▶ [About this exercise]: In the records that follow, show each line where the word "Zscores" is present.

▶ [Provided information]:
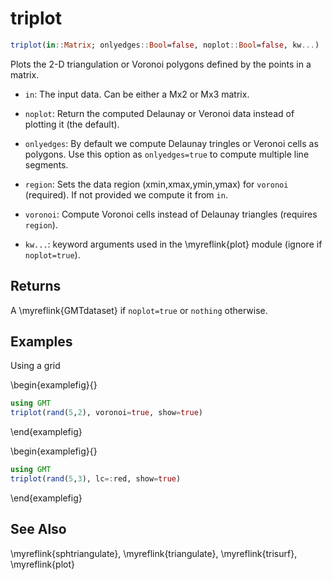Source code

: # triplot

```julia
triplot(in::Matrix; onlyedges::Bool=false, noplot::Bool=false, kw...)
```

Plots the 2-D triangulation or Voronoi polygons defined by the points in a matrix.

- `in`: The input data. Can be either a Mx2 or Mx3 matrix.

- `noplot`: Return the computed Delaunay or Veronoi data instead of plotting it (the default).

- `onlyedges`: By default we compute Delaunay tringles or Veronoi cells as polygons. Use this option as
  `onlyedges=true` to compute multiple line segments.

- `region`: Sets the data region (xmin,xmax,ymin,ymax) for `voronoi` (required). If not provided we compute it from `in`.

- `voronoi`: Compute Voronoi cells instead of Delaunay triangles (requires `region`).

- `kw...`: keyword arguments used in the \myreflink{plot} module (ignore if `noplot=true`).

Returns
-------

A \myreflink{GMTdataset} if `noplot=true` or ``nothing`` otherwise.

Examples
--------

Using a grid

\begin{examplefig}{}
```julia
using GMT
triplot(rand(5,2), voronoi=true, show=true)
```
\end{examplefig}

\begin{examplefig}{}
```julia
using GMT
triplot(rand(5,3), lc=:red, show=true)
```
\end{examplefig}


See Also
--------

\myreflink{sphtriangulate}, \myreflink{triangulate}, \myreflink{trisurf}, \myreflink{plot}
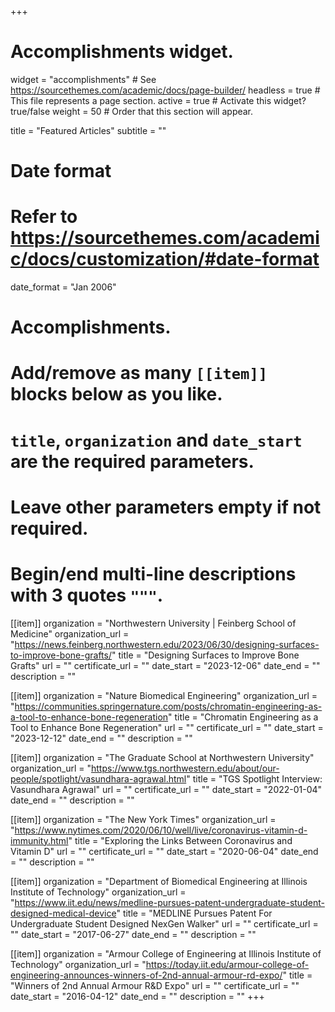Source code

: +++
# Accomplishments widget.
widget = "accomplishments"  # See https://sourcethemes.com/academic/docs/page-builder/
headless = true  # This file represents a page section.
active = true  # Activate this widget? true/false
weight = 50  # Order that this section will appear.

title = "Featured Articles"
subtitle = ""

# Date format
#   Refer to https://sourcethemes.com/academic/docs/customization/#date-format
date_format = "Jan 2006"

# Accomplishments.
#   Add/remove as many `[[item]]` blocks below as you like.
#   `title`, `organization` and `date_start` are the required parameters.
#   Leave other parameters empty if not required.
#   Begin/end multi-line descriptions with 3 quotes `"""`.


[[item]]
  organization = "Northwestern University | Feinberg School of Medicine"
  organization_url = "https://news.feinberg.northwestern.edu/2023/06/30/designing-surfaces-to-improve-bone-grafts/"
  title = "Designing Surfaces to Improve Bone Grafts"
  url = ""
  certificate_url = ""
  date_start = "2023-12-06"
  date_end = ""
  description = ""

[[item]]
  organization = "Nature Biomedical Engineering"
  organization_url = "https://communities.springernature.com/posts/chromatin-engineering-as-a-tool-to-enhance-bone-regeneration"
  title = "Chromatin Engineering as a Tool to Enhance Bone Regeneration"
  url = ""
  certificate_url = ""
  date_start = "2023-12-12"
  date_end = ""
  description = ""
  
[[item]]
  organization = "The Graduate School at Northwestern University"
  organization_url = "https://www.tgs.northwestern.edu/about/our-people/spotlight/vasundhara-agrawal.html"
  title = "TGS Spotlight Interview: Vasundhara Agrawal"
  url = ""
  certificate_url = ""
  date_start = "2022-01-04"
  date_end = ""
  description = ""
  
[[item]]
  organization = "The New York Times"
  organization_url = "https://www.nytimes.com/2020/06/10/well/live/coronavirus-vitamin-d-immunity.html"
  title = "Exploring the Links Between Coronavirus and Vitamin D"
  url = ""
  certificate_url = ""
  date_start = "2020-06-04"
  date_end = ""
  description = ""
 
[[item]]
  organization = "Department of Biomedical Engineering at Illinois Institute of Technology"
  organization_url = "https://www.iit.edu/news/medline-pursues-patent-undergraduate-student-designed-medical-device"
  title = "MEDLINE Pursues Patent For Undergraduate Student Designed NexGen Walker"
  url = ""
  certificate_url = ""
  date_start = "2017-06-27"
  date_end = ""
  description = ""

[[item]]
  organization = "Armour College of Engineering at Illinois Institute of Technology"
  organization_url = "https://today.iit.edu/armour-college-of-engineering-announces-winners-of-2nd-annual-armour-rd-expo/"
  title = "Winners of 2nd Annual Armour R&D Expo"
  url = ""
  certificate_url = ""
  date_start = "2016-04-12"
  date_end = ""
  description = ""
+++
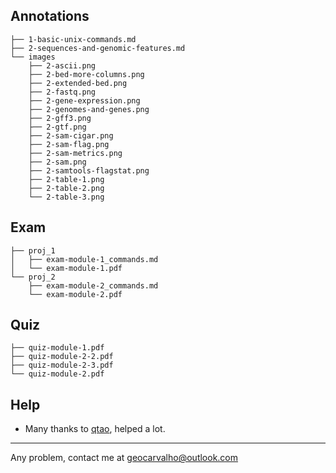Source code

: ## Annotations
```
├── 1-basic-unix-commands.md
├── 2-sequences-and-genomic-features.md
└── images
    ├── 2-ascii.png
    ├── 2-bed-more-columns.png
    ├── 2-extended-bed.png
    ├── 2-fastq.png
    ├── 2-gene-expression.png
    ├── 2-genomes-and-genes.png
    ├── 2-gff3.png
    ├── 2-gtf.png
    ├── 2-sam-cigar.png
    ├── 2-sam-flag.png
    ├── 2-sam-metrics.png
    ├── 2-sam.png
    ├── 2-samtools-flagstat.png
    ├── 2-table-1.png
    ├── 2-table-2.png
    └── 2-table-3.png
```

## Exam
```
├── proj_1
│   ├── exam-module-1_commands.md 
│   └── exam-module-1.pdf
└── proj_2
    ├── exam-module-2_commands.md
    └── exam-module-2.pdf
```

## Quiz
```
├── quiz-module-1.pdf
├── quiz-module-2-2.pdf
├── quiz-module-2-3.pdf
└── quiz-module-2.pdf
```

## Help

* Many thanks to [qtao](https://github.com/qtao/Genomic-Data-Science), helped a lot.
---
Any problem, contact me at geocarvalho@outlook.com

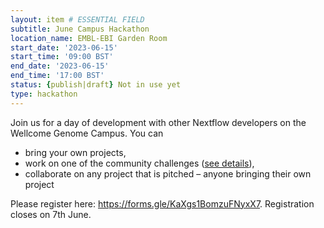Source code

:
 ```yaml
---
layout: item # ESSENTIAL FIELD
subtitle: June Campus Hackathon
location_name: EMBL-EBI Garden Room
start_date: '2023-06-15'
start_time: '09:00 BST'
end_date: '2023-06-15'
end_time: '17:00 BST'
status: {publish|draft} Not in use yet
type: hackathon
---
```


Join us for a day of development with other Nextflow developers on the Wellcome Genome Campus. You can 
- bring your own projects,
- work on one of the community challenges ([see details](https://github.com/workflows-community/june_2023_hackathon/issues?q=is%3Aopen+is%3Aissue+label%3Achallenge)),
- collaborate on any project that is pitched – anyone bringing their own project

Please register here: https://forms.gle/KaXgs1BomzuFNyxX7. Registration closes on 7th June.
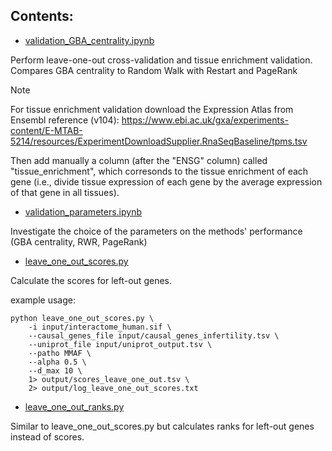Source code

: ## Contents:

- [validation_GBA_centrality.ipynb](validation_GBA_centrality.ipynb)

Perform leave-one-out cross-validation and tissue enrichment validation. Compares GBA centrality to Random Walk with Restart and PageRank

> [!NOTE]
> For tissue enrichment validation download the Expression Atlas from Ensembl reference (v104):
> https://www.ebi.ac.uk/gxa/experiments-content/E-MTAB-5214/resources/ExperimentDownloadSupplier.RnaSeqBaseline/tpms.tsv
>
> Then add manually a column (after the "ENSG" column) called "tissue_enrichment", which corresonds to the tissue enrichment
> of each gene (i.e., divide tissue expression of each gene by the average expression of that gene in all tissues).

- [validation_parameters.ipynb](validation_parameters.ipynb)

Investigate the choice of the parameters on the methods' performance (GBA centrality, RWR, PageRank)

- [leave_one_out_scores.py](leave_one_out_scores.py)

Calculate the scores for left-out genes.

example usage:
```
python leave_one_out_scores.py \
    -i input/interactome_human.sif \
    --causal_genes_file input/causal_genes_infertility.tsv \
    --uniprot_file input/uniprot_output.tsv \
    --patho MMAF \
    --alpha 0.5 \
    --d_max 10 \
    1> output/scores_leave_one_out.tsv \
    2> output/log_leave_one_out_scores.txt
```

- [leave_one_out_ranks.py](leave_one_out_ranks.py)

Similar to leave_one_out_scores.py but calculates ranks for left-out genes instead of scores.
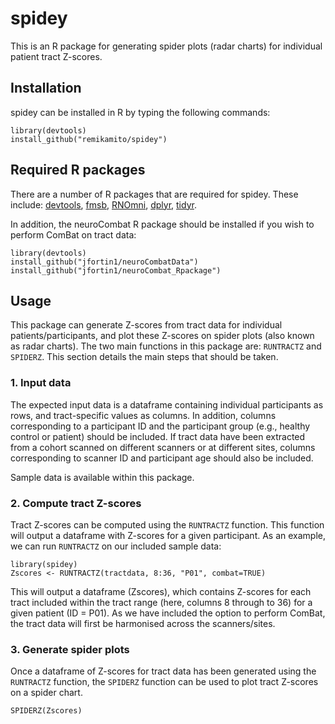 # spidey
This is an R package for generating spider plots (radar charts) for individual patient tract Z-scores.

## Installation
spidey can be installed in R by typing the following commands:

    library(devtools)
    install_github("remikamito/spidey")

## Required R packages
There are a number of R packages that are required for spidey. These include: [devtools](https://cran.r-project.org/web/packages/devtools/index.html), [fmsb](https://cran.r-project.org/web/packages/fmsb/index.html), [RNOmni](https://cran.r-project.org/web/packages/RNOmni/index.html), [dplyr](https://cran.r-project.org/web/packages/dplyr/index.html), [tidyr](https://cran.r-project.org/web/packages/tidyr/index.html). 

In addition, the neuroCombat R package should be installed if you wish to perform ComBat on tract data:

    library(devtools)
    install_github("jfortin1/neuroCombatData")
    install_github("jfortin1/neuroCombat_Rpackage")

## Usage
This package can generate Z-scores from tract data for individual patients/participants, and plot these Z-scores on spider plots (also known as radar charts).
The two main functions in this package are: `RUNTRACTZ` and `SPIDERZ`. This section details the main steps that should be taken.

### 1. Input data
The expected input data is a dataframe containing individual participants as rows, and tract-specific values as columns. 
In addition, columns corresponding to a participant ID and the participant group (e.g., healthy control or patient) should be included.
If tract data have been extracted from a cohort scanned on different scanners or at different sites, columns corresponding to scanner ID and participant age should also be included.

Sample data is available within this package.

### 2. Compute tract Z-scores
Tract Z-scores can be computed using the `RUNTRACTZ` function. This function will output a dataframe with Z-scores for a given participant. 
As an example, we can run `RUNTRACTZ` on our included sample data:

    library(spidey)
    Zscores <- RUNTRACTZ(tractdata, 8:36, "P01", combat=TRUE)

This will output a dataframe (Zscores), which contains Z-scores for each tract included within the tract range (here, columns 8 through to 36) for a given patient (ID = P01).
As we have included the option to perform ComBat, the tract data will first be harmonised across the scanners/sites.

### 3. Generate spider plots
Once a dataframe of Z-scores for tract data has been generated using the `RUNTRACTZ` function, the `SPIDERZ` function can be used to plot tract Z-scores on a spider chart.

    SPIDERZ(Zscores)

 
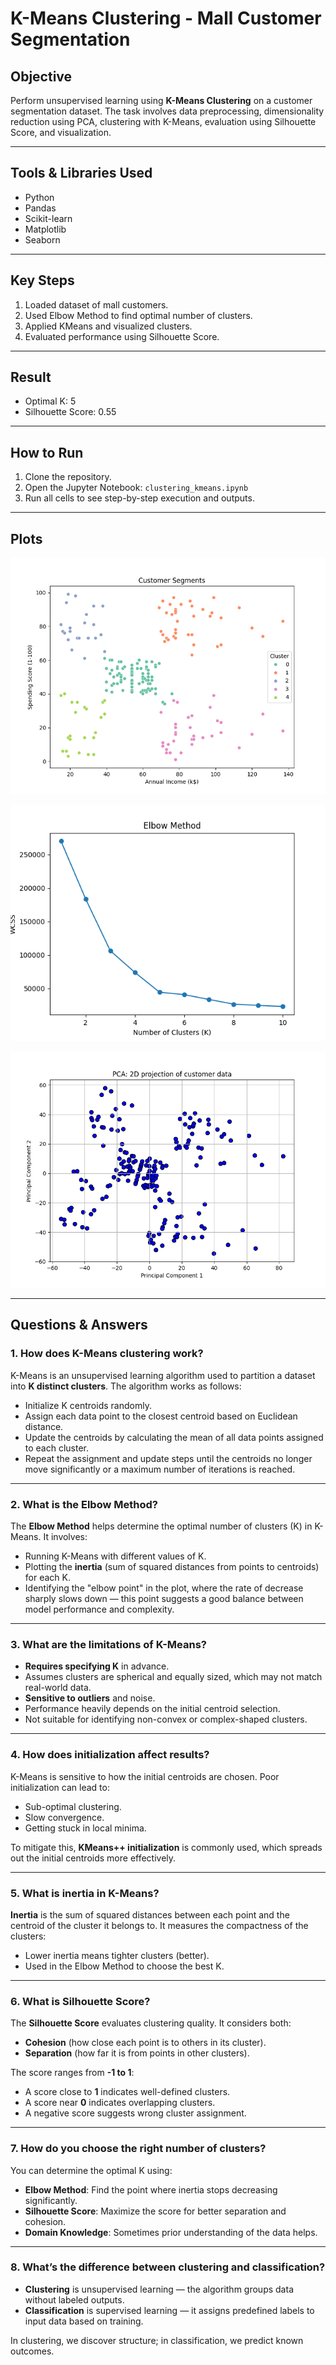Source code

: # K-Means Clustering - Mall Customer Segmentation

## Objective
Perform unsupervised learning using **K-Means Clustering** on a customer segmentation dataset. The task involves data preprocessing, dimensionality reduction using PCA, clustering with K-Means, evaluation using Silhouette Score, and visualization.

---

## Tools & Libraries Used
- Python
- Pandas
- Scikit-learn
- Matplotlib
- Seaborn 

---

## Key Steps
1. Loaded dataset of mall customers.
2. Used Elbow Method to find optimal number of clusters.
3. Applied KMeans and visualized clusters.
4. Evaluated performance using Silhouette Score.

---

## Result
- Optimal K: 5
- Silhouette Score: 0.55

---

## How to Run
1. Clone the repository.
2. Open the Jupyter Notebook: `clustering_kmeans.ipynb`
3. Run all cells to see step-by-step execution and outputs.

---

## Plots
![Customer Clusters](plots/customer_clusters.png)

![Elbow plot](plots/elbow_plot.png)

![PCA Visualization](plots/pca_visualization.png)

---

## Questions & Answers

### 1. How does K-Means clustering work?
K-Means is an unsupervised learning algorithm used to partition a dataset into **K distinct clusters**. The algorithm works as follows:
- Initialize K centroids randomly.
- Assign each data point to the closest centroid based on Euclidean distance.
- Update the centroids by calculating the mean of all data points assigned to each cluster.
- Repeat the assignment and update steps until the centroids no longer move significantly or a maximum number of iterations is reached.

---

### 2. What is the Elbow Method?
The **Elbow Method** helps determine the optimal number of clusters (K) in K-Means. It involves:
- Running K-Means with different values of K.
- Plotting the **inertia** (sum of squared distances from points to centroids) for each K.
- Identifying the "elbow point" in the plot, where the rate of decrease sharply slows down — this point suggests a good balance between model performance and complexity.

---

### 3. What are the limitations of K-Means?
- **Requires specifying K** in advance.
- Assumes clusters are spherical and equally sized, which may not match real-world data.
- **Sensitive to outliers** and noise.
- Performance heavily depends on the initial centroid selection.
- Not suitable for identifying non-convex or complex-shaped clusters.

---

### 4. How does initialization affect results?
K-Means is sensitive to how the initial centroids are chosen. Poor initialization can lead to:
- Sub-optimal clustering.
- Slow convergence.
- Getting stuck in local minima.

To mitigate this, **KMeans++ initialization** is commonly used, which spreads out the initial centroids more effectively.

---

### 5. What is inertia in K-Means?
**Inertia** is the sum of squared distances between each point and the centroid of the cluster it belongs to. It measures the compactness of the clusters:
- Lower inertia means tighter clusters (better).
- Used in the Elbow Method to choose the best K.

---

### 6. What is Silhouette Score?
The **Silhouette Score** evaluates clustering quality. It considers both:
- **Cohesion** (how close each point is to others in its cluster).
- **Separation** (how far it is from points in other clusters).

The score ranges from **-1 to 1**:
- A score close to **1** indicates well-defined clusters.
- A score near **0** indicates overlapping clusters.
- A negative score suggests wrong cluster assignment.

---

### 7. How do you choose the right number of clusters?
You can determine the optimal K using:
- **Elbow Method**: Find the point where inertia stops decreasing significantly.
- **Silhouette Score**: Maximize the score for better separation and cohesion.
- **Domain Knowledge**: Sometimes prior understanding of the data helps.

---

### 8. What’s the difference between clustering and classification?
- **Clustering** is unsupervised learning — the algorithm groups data without labeled outputs.
- **Classification** is supervised learning — it assigns predefined labels to input data based on training.

In clustering, we discover structure; in classification, we predict known outcomes.
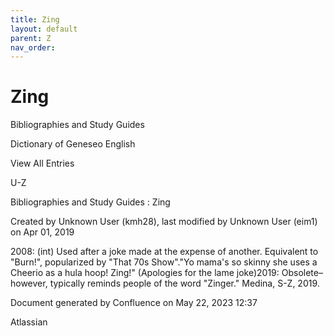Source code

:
 ```yaml
---
title: Zing
layout: default
parent: Z
nav_order:
---
```


# Zing

Bibliographies and Study Guides

Dictionary of Geneseo English

View All Entries

U-Z

Bibliographies and Study Guides : Zing

Created by  Unknown User (kmh28), last modified by  Unknown User (eim1) on Apr 01, 2019

2008: (int) Used after a joke made at the expense of another. Equivalent to &quot;Burn!&quot;, popularized by &quot;That 70s Show&quot;.&quot;Yo mama's so skinny she uses a Cheerio as a hula hoop! Zing!&quot; (Apologies for the lame joke)2019: Obsolete–however, typically reminds people of the word &quot;Zinger.&quot; Medina, S-Z, 2019.

Document generated by Confluence on May 22, 2023 12:37

Atlassian
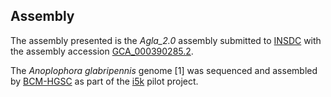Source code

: Assembly
--------

The assembly presented is the
_Agla_2.0_
assembly submitted to
[INSDC](http://www.insdc.org) with the assembly accession
[GCA\_000390285.2](http://www.ebi.ac.uk/ena/data/view/GCA_000390285.2).

The *Anoplophora glabripennis* genome \[1\] was sequenced and assembled
by
[BCM-HGSC](https://www.hgsc.bcm.edu/arthropods/asian-long-horned-beetle-genome-project)
as part of the [i5k](https://www.hgsc.bcm.edu/arthropods/i5k) pilot
project.
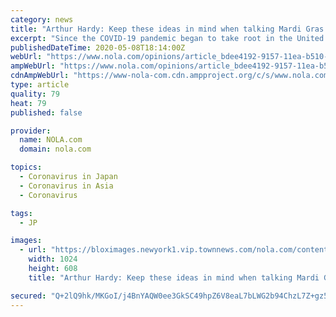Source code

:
 ```yaml
---
category: news
title: "Arthur Hardy: Keep these ideas in mind when talking Mardi Gras 2021 and coronavirus"
excerpt: "Since the COVID-19 pandemic began to take root in the United States, there has been much speculation as to the fate of next year’s Carnival season. But truthfully, the only"
publishedDateTime: 2020-05-08T18:14:00Z
webUrl: "https://www.nola.com/opinions/article_bdee4192-9157-11ea-b510-ebbeb0c70f16.html"
ampWebUrl: "https://www.nola.com/opinions/article_bdee4192-9157-11ea-b510-ebbeb0c70f16.amp.html"
cdnAmpWebUrl: "https://www-nola-com.cdn.ampproject.org/c/s/www.nola.com/opinions/article_bdee4192-9157-11ea-b510-ebbeb0c70f16.amp.html"
type: article
quality: 79
heat: 79
published: false

provider:
  name: NOLA.com
  domain: nola.com

topics:
  - Coronavirus in Japan
  - Coronavirus in Asia
  - Coronavirus

tags:
  - JP

images:
  - url: "https://bloximages.newyork1.vip.townnews.com/nola.com/content/tncms/assets/v3/editorial/6/12/61255a39-a69b-50ca-954f-796739a87524/5e559a1220eb7.image.jpg?resize=1024%2C608"
    width: 1024
    height: 608
    title: "Arthur Hardy: Keep these ideas in mind when talking Mardi Gras 2021 and coronavirus"

secured: "Q+2lQ9hk/MKGoI/j4BnYAQW0ee3GkSC49hpZ6V8eaL7bLWG2b94ChzL7Z+gz5CV0QxwW8LlmOX/5seiSFg1v9C0573OgrNwdfsERtIgPa6IQa3jzB6D3iqWVVGm2pW6BPwAHnrvFi0dJSXJmt7HRc/VVeTcD7JQCna63+f8d5NuTEVAtC6oKvfNKhTe7fn+6Lt/PD4/eKb9/u45yl9I9MbVuK5NnGkWTF/wpPUBQFNyPqDCtP1XV2eRyXSW+Kud7gD09HDyCWT15jffECdktR/iPSGH8YXe1Akz52bPufpRM0OXIc1yCwNs05n6CskW/;W44+iy8Zbp6ZIYvzYJtjaA=="
---
```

▶ [Answer section]:
    Zscores <- RUNTRACTZ(tractdata, 8:36, "P01", combat=TRUE)
This will output a dataframe (Zscores), which contains Z-scores for each tract included within the tract range (here, columns 8 through to 36) for a given patient (ID = P01).
    SPIDERZ(Zscores)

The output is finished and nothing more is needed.